MRNY’s peer-to-peer health promoters program, Promotoras, leverages the leadership and social networks of our members in order to reach and educate a broad spectrum of community members, connecting them to our health access, healthy living, and legal support services.
Cancer survivor Blanca Palomeque became a MRNY Promotora to share her extensive expertise of navigating the healthcare and insurance systems with other community members.
MRNY helps immigrant families overcome the numerous hurdles that challenge their ability to live healthy. Incredibly long work hours and low wages impede the ability of parents’ to purchase healthy food or engage in recreational activities with their children. Meanwhile, limited English proficiency and lack of knowledge in navigating New York’s health system can make it exceedingly difficult to access medical benefits and services for the family.
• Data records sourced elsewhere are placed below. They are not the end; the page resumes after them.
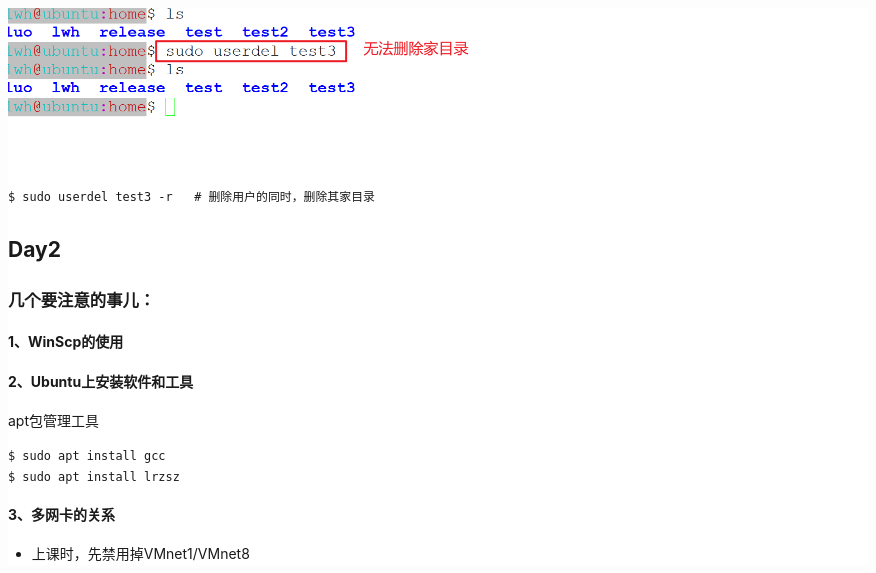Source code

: <img src="笔记.assets/image-20211229210542824.png" alt="image-20211229210542824" style="zoom:50%;" />

```shell
$ sudo userdel test3 -r   # 删除用户的同时，删除其家目录
```



## Day2

### 几个要注意的事儿：

#### 1、WinScp的使用

#### 2、Ubuntu上安装软件和工具

apt包管理工具

```shell
$ sudo apt install gcc 
$ sudo apt install lrzsz  
```



#### 3、多网卡的关系

- 上课时，先禁用掉VMnet1/VMnet8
Blanca Palomeque, an immigrant from Ecuador, has felt this struggle firsthand and sees it throughout her community in Sunnyside, Queens. Blanca worked for many years as a housecleaner where she was made to work with highly toxic chemicals for long hours.
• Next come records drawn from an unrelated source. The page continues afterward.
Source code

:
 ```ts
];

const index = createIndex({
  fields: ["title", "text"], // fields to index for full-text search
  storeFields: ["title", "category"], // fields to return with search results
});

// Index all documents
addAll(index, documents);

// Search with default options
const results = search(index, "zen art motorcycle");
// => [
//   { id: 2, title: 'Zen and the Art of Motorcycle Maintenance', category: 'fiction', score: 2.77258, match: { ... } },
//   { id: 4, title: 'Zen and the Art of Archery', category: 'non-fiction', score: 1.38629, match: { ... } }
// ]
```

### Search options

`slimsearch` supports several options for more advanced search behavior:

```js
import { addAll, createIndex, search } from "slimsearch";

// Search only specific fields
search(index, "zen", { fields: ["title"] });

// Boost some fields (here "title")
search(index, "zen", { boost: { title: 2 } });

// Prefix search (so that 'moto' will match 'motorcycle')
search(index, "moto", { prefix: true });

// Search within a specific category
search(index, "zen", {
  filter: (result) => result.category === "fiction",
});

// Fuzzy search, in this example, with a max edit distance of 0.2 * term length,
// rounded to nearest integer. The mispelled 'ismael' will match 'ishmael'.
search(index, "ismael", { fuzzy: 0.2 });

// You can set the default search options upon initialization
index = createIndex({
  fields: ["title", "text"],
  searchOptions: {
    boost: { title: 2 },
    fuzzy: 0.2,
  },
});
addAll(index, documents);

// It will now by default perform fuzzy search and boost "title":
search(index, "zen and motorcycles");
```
Then, four years ago, Blanca was diagnosed with ovarian cancer. Where health had never been a top priority for her and her family, suddenly healthy living and access to medical care became desperately important.
For three years Blanca battled with cancer, having to quit working and spending months in the hospital, while MRNY helped her navigate the challenges of the health insurance system. “Throughout my struggle,” she says, “I kept my faith and worked on staying positive.”
When her cancer finally went into remission, Blanca felt a new surge of purpose in her life. “God has given me a second opportunity,” she says. “This is my mission, to help everybody.”
Now, as a promotora with MRNY’s Health Team, Blanca hits the streets every day to spread the word to adults and young people. In the park, at community events, and in hospital waiting rooms, you can find Blanca and her fellow promotoras helping people to access food stamps and farmers markets, referring them to MRNY’s health insurance enrollment program, giving practical nutrition advise, and teaching practical tips on how to treat and avoid our communities’ most pressing health problems.
“When you don’t have a lot of time or money, nutrition is the last problem you worry about, so I help teach people what foods are good and how to access them for cheap,” she says.
After attending MRNY’s Occupational Safety and Health Administration (OSHA )-certified trainings on chemical safety, Blanca has returned to work for a cleaning company part-time, but she is now an advocate for safe working conditions.
“Exposure to chemicals, like the ones I used to work with, can contribute to cancer but I convinced my old employer and my new one to start using environmentally safe chemicals. I want to make sure that no other workers have to go through what I went through and that everyone in my community can live, eat, and work healthy.”